As we reached the window the noise abated into a pair of disappearing red tail-lights and a fifteen metre long pair of tyre marks on the road and it suddenly hit me what she had meant.


 
“They’re doing doughnuts”

would be the more accurate term and for those of you unfamiliar with car jargon, it is a form of entertainment whereby a car is revved hard and skidded round and round in circles with its rear tyres smoking and screaming while laying down thick black lines of rubber that, if repeated enough times, forms doughnut type rings on the road. It should be carried out in front of as many cheering onlookers as possible in order to receive rapturous applause with the ultimate doughnut resulting in complete destruction of both rear tyres as they explode due to being worn right through to their carcasses.

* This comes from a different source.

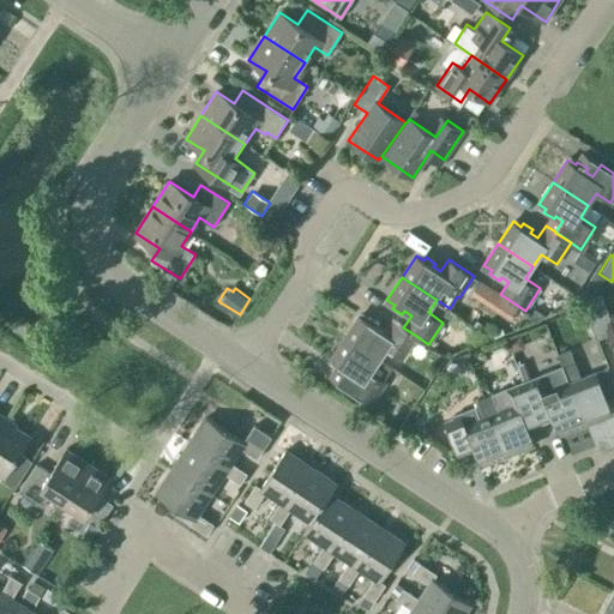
[(613,329),(601,295),(582,302),(596,339),(613,331),(613,329)]
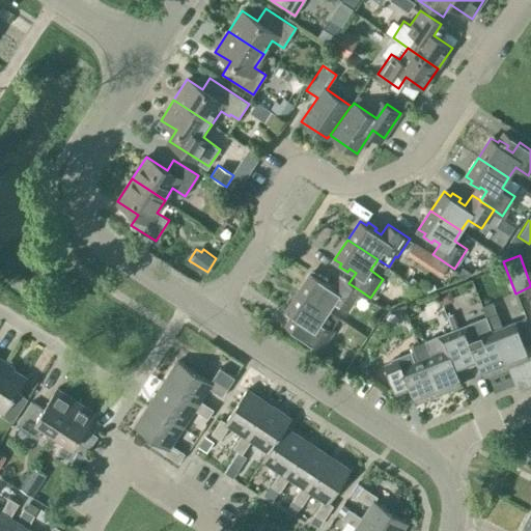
[(360,290),(348,283),(339,276),(332,286),(326,282),(328,280),(318,274),(317,277),(310,273),(298,291),(328,311),(335,301),(348,309),(360,290)]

In the name of correctness it should also be done somewhere like a race track or very spacious airfield although the little boy in me finds it hard to condemn this kind of thing on a deserted cul-de-sac in suburban Sydney.And being as there is just such an ideal place for it outside our house it seems to happen quite regularly. But I suppose this driver was just practicing as there was not one single spectator; even we missed it.

So doughballin’ is now officially ‘Lindsayspeak’ for rev-heads taking their cars and spinning circles on the road using their rear tyres as paintbrushes and can be added to the list of other popular terminology like Honda Goldenbird for which she really means a Honda Goldwing motorcycle… It’s fun adding another language to our repertoire.